PROVIDED RECORDS: Begin

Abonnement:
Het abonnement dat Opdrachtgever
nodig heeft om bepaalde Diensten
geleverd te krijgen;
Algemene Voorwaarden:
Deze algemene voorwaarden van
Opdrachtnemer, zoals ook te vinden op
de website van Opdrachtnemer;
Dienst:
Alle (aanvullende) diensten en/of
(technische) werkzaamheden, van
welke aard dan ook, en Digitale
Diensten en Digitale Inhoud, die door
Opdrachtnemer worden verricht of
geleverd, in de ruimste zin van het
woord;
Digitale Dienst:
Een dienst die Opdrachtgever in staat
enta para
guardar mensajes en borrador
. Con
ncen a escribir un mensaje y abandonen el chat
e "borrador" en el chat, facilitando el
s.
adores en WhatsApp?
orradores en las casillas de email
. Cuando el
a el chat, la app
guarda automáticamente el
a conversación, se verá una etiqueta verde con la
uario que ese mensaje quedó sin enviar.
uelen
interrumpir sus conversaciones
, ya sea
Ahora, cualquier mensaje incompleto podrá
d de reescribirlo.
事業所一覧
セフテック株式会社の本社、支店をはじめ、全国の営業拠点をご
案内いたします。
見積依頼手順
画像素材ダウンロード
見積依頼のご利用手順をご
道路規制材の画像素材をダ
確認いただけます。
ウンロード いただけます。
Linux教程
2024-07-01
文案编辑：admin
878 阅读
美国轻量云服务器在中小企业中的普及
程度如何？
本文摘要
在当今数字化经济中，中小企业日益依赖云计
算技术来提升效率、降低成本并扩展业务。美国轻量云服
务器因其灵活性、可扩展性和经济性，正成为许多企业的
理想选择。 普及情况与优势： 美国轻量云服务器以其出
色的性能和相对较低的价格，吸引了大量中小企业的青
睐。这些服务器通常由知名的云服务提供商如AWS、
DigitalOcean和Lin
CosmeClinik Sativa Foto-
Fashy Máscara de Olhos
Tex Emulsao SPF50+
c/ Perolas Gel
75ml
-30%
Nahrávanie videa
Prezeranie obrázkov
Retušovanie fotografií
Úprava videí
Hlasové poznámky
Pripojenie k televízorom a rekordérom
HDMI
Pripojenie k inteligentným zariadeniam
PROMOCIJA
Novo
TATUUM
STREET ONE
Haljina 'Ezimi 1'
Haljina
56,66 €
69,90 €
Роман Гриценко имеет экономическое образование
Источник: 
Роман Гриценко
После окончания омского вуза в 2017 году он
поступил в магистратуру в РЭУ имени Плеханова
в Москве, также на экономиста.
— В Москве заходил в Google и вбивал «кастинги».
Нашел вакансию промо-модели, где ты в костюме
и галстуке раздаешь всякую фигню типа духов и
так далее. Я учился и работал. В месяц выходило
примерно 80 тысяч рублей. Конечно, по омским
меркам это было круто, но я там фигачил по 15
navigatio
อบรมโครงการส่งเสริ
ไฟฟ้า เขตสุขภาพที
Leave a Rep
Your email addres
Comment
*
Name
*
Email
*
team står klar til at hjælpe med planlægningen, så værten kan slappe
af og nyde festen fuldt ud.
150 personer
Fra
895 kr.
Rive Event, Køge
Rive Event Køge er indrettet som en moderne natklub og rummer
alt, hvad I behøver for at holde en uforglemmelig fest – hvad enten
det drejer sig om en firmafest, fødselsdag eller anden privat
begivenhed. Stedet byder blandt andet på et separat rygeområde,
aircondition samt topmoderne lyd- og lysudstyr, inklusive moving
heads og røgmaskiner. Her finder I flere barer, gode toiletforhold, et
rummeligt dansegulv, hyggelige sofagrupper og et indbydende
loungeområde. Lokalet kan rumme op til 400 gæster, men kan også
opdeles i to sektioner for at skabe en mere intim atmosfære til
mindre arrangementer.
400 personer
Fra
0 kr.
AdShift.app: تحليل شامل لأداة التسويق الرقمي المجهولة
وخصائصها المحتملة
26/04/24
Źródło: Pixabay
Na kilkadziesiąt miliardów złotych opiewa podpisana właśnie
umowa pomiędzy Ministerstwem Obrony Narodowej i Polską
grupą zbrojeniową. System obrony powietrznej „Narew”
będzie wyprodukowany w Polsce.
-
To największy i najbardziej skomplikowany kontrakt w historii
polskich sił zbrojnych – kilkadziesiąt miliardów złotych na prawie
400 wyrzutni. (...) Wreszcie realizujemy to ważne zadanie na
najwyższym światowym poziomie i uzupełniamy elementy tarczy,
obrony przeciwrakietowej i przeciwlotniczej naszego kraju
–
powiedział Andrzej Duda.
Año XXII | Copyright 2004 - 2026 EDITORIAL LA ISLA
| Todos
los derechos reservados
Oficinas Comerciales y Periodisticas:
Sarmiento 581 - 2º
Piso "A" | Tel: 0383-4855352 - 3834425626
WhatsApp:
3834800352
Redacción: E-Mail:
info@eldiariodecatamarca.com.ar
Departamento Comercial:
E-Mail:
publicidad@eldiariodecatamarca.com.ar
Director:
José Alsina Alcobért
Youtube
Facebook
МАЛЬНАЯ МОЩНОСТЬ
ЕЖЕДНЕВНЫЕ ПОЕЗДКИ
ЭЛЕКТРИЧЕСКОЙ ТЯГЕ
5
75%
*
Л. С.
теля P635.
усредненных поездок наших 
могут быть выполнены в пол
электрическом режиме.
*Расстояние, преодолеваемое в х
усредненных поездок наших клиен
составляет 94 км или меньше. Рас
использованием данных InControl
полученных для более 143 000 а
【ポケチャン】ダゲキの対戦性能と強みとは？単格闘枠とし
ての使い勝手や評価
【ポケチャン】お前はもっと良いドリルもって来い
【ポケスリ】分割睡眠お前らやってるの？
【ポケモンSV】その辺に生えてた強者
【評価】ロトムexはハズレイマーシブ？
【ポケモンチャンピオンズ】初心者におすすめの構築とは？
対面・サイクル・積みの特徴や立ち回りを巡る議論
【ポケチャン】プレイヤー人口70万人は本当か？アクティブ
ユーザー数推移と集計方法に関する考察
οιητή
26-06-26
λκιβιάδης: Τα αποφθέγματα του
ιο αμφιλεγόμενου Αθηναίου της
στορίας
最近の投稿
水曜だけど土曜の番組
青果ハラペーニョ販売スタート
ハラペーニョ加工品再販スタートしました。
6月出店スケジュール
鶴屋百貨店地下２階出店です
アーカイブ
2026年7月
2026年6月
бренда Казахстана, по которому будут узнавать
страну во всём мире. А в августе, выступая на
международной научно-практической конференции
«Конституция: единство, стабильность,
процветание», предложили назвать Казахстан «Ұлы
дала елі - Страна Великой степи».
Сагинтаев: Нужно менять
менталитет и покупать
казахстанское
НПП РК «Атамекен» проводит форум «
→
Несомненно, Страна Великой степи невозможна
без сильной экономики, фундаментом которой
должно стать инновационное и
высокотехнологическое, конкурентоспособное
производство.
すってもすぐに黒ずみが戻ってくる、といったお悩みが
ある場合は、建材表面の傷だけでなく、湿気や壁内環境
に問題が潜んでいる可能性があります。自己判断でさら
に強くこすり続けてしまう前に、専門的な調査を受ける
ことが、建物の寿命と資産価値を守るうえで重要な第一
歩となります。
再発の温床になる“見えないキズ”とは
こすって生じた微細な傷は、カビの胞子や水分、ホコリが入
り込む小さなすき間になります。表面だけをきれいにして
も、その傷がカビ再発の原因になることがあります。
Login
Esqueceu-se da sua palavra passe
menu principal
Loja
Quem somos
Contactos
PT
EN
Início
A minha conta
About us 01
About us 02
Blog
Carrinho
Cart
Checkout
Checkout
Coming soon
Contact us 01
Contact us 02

PROVIDED RECORDS: End

| TASK PROMPT |
Transcribe all the records above, character for character, keeping every line and its line breaks unchanged.

| PROBLEM SOLUTION |
Abonnement:
Het abonnement dat Opdrachtgever
nodig heeft om bepaalde Diensten
geleverd te krijgen;
Algemene Voorwaarden:
Deze algemene voorwaarden van
Opdrachtnemer, zoals ook te vinden op
de website van Opdrachtnemer;
Dienst:
Alle (aanvullende) diensten en/of
(technische) werkzaamheden, van
welke aard dan ook, en Digitale
Diensten en Digitale Inhoud, die door
Opdrachtnemer worden verricht of
geleverd, in de ruimste zin van het
woord;
Digitale Dienst:
Een dienst die Opdrachtgever in staat
enta para
guardar mensajes en borrador
. Con
ncen a escribir un mensaje y abandonen el chat
e "borrador" en el chat, facilitando el
s.
adores en WhatsApp?
orradores en las casillas de email
. Cuando el
a el chat, la app
guarda automáticamente el
a conversación, se verá una etiqueta verde con la
uario que ese mensaje quedó sin enviar.
uelen
interrumpir sus conversaciones
, ya sea
Ahora, cualquier mensaje incompleto podrá
d de reescribirlo.
事業所一覧
セフテック株式会社の本社、支店をはじめ、全国の営業拠点をご
案内いたします。
見積依頼手順
画像素材ダウンロード
見積依頼のご利用手順をご
道路規制材の画像素材をダ
確認いただけます。
ウンロード いただけます。
Linux教程
2024-07-01
文案编辑：admin
878 阅读
美国轻量云服务器在中小企业中的普及
程度如何？
本文摘要
在当今数字化经济中，中小企业日益依赖云计
算技术来提升效率、降低成本并扩展业务。美国轻量云服
务器因其灵活性、可扩展性和经济性，正成为许多企业的
理想选择。 普及情况与优势： 美国轻量云服务器以其出
色的性能和相对较低的价格，吸引了大量中小企业的青
睐。这些服务器通常由知名的云服务提供商如AWS、
DigitalOcean和Lin
CosmeClinik Sativa Foto-
Fashy Máscara de Olhos
Tex Emulsao SPF50+
c/ Perolas Gel
75ml
-30%
Nahrávanie videa
Prezeranie obrázkov
Retušovanie fotografií
Úprava videí
Hlasové poznámky
Pripojenie k televízorom a rekordérom
HDMI
Pripojenie k inteligentným zariadeniam
PROMOCIJA
Novo
TATUUM
STREET ONE
Haljina 'Ezimi 1'
Haljina
56,66 €
69,90 €
Роман Гриценко имеет экономическое образование
Источник: 
Роман Гриценко
После окончания омского вуза в 2017 году он
поступил в магистратуру в РЭУ имени Плеханова
в Москве, также на экономиста.
— В Москве заходил в Google и вбивал «кастинги».
Нашел вакансию промо-модели, где ты в костюме
и галстуке раздаешь всякую фигню типа духов и
так далее. Я учился и работал. В месяц выходило
примерно 80 тысяч рублей. Конечно, по омским
меркам это было круто, но я там фигачил по 15
navigatio
อบรมโครงการส่งเสริ
ไฟฟ้า เขตสุขภาพที
Leave a Rep
Your email addres
Comment
*
Name
*
Email
*
team står klar til at hjælpe med planlægningen, så værten kan slappe
af og nyde festen fuldt ud.
150 personer
Fra
895 kr.
Rive Event, Køge
Rive Event Køge er indrettet som en moderne natklub og rummer
alt, hvad I behøver for at holde en uforglemmelig fest – hvad enten
det drejer sig om en firmafest, fødselsdag eller anden privat
begivenhed. Stedet byder blandt andet på et separat rygeområde,
aircondition samt topmoderne lyd- og lysudstyr, inklusive moving
heads og røgmaskiner. Her finder I flere barer, gode toiletforhold, et
rummeligt dansegulv, hyggelige sofagrupper og et indbydende
loungeområde. Lokalet kan rumme op til 400 gæster, men kan også
opdeles i to sektioner for at skabe en mere intim atmosfære til
mindre arrangementer.
400 personer
Fra
0 kr.
AdShift.app: تحليل شامل لأداة التسويق الرقمي المجهولة
وخصائصها المحتملة
26/04/24
Źródło: Pixabay
Na kilkadziesiąt miliardów złotych opiewa podpisana właśnie
umowa pomiędzy Ministerstwem Obrony Narodowej i Polską
grupą zbrojeniową. System obrony powietrznej „Narew”
będzie wyprodukowany w Polsce.
-
To największy i najbardziej skomplikowany kontrakt w historii
polskich sił zbrojnych – kilkadziesiąt miliardów złotych na prawie
400 wyrzutni. (...) Wreszcie realizujemy to ważne zadanie na
najwyższym światowym poziomie i uzupełniamy elementy tarczy,
obrony przeciwrakietowej i przeciwlotniczej naszego kraju
–
powiedział Andrzej Duda.
Año XXII | Copyright 2004 - 2026 EDITORIAL LA ISLA
| Todos
los derechos reservados
Oficinas Comerciales y Periodisticas:
Sarmiento 581 - 2º
Piso "A" | Tel: 0383-4855352 - 3834425626
WhatsApp:
3834800352
Redacción: E-Mail:
info@eldiariodecatamarca.com.ar
Departamento Comercial:
E-Mail:
publicidad@eldiariodecatamarca.com.ar
Director:
José Alsina Alcobért
Youtube
Facebook
МАЛЬНАЯ МОЩНОСТЬ
ЕЖЕДНЕВНЫЕ ПОЕЗДКИ
ЭЛЕКТРИЧЕСКОЙ ТЯГЕ
5
75%
*
Л. С.
теля P635.
усредненных поездок наших 
могут быть выполнены в пол
электрическом режиме.
*Расстояние, преодолеваемое в х
усредненных поездок наших клиен
составляет 94 км или меньше. Рас
использованием данных InControl
полученных для более 143 000 а
【ポケチャン】ダゲキの対戦性能と強みとは？単格闘枠とし
ての使い勝手や評価
【ポケチャン】お前はもっと良いドリルもって来い
【ポケスリ】分割睡眠お前らやってるの？
【ポケモンSV】その辺に生えてた強者
【評価】ロトムexはハズレイマーシブ？
【ポケモンチャンピオンズ】初心者におすすめの構築とは？
対面・サイクル・積みの特徴や立ち回りを巡る議論
【ポケチャン】プレイヤー人口70万人は本当か？アクティブ
ユーザー数推移と集計方法に関する考察
οιητή
26-06-26
λκιβιάδης: Τα αποφθέγματα του
ιο αμφιλεγόμενου Αθηναίου της
στορίας
最近の投稿
水曜だけど土曜の番組
青果ハラペーニョ販売スタート
ハラペーニョ加工品再販スタートしました。
6月出店スケジュール
鶴屋百貨店地下２階出店です
アーカイブ
2026年7月
2026年6月
бренда Казахстана, по которому будут узнавать
страну во всём мире. А в августе, выступая на
международной научно-практической конференции
«Конституция: единство, стабильность,
процветание», предложили назвать Казахстан «Ұлы
дала елі - Страна Великой степи».
Сагинтаев: Нужно менять
менталитет и покупать
казахстанское
НПП РК «Атамекен» проводит форум «
→
Несомненно, Страна Великой степи невозможна
без сильной экономики, фундаментом которой
должно стать инновационное и
высокотехнологическое, конкурентоспособное
производство.
すってもすぐに黒ずみが戻ってくる、といったお悩みが
ある場合は、建材表面の傷だけでなく、湿気や壁内環境
に問題が潜んでいる可能性があります。自己判断でさら
に強くこすり続けてしまう前に、専門的な調査を受ける
ことが、建物の寿命と資産価値を守るうえで重要な第一
歩となります。
再発の温床になる“見えないキズ”とは
こすって生じた微細な傷は、カビの胞子や水分、ホコリが入
り込む小さなすき間になります。表面だけをきれいにして
も、その傷がカビ再発の原因になることがあります。
Login
Esqueceu-se da sua palavra passe
menu principal
Loja
Quem somos
Contactos
PT
EN
Início
A minha conta
About us 01
About us 02
Blog
Carrinho
Cart
Checkout
Checkout
Coming soon
Contact us 01
Contact us 02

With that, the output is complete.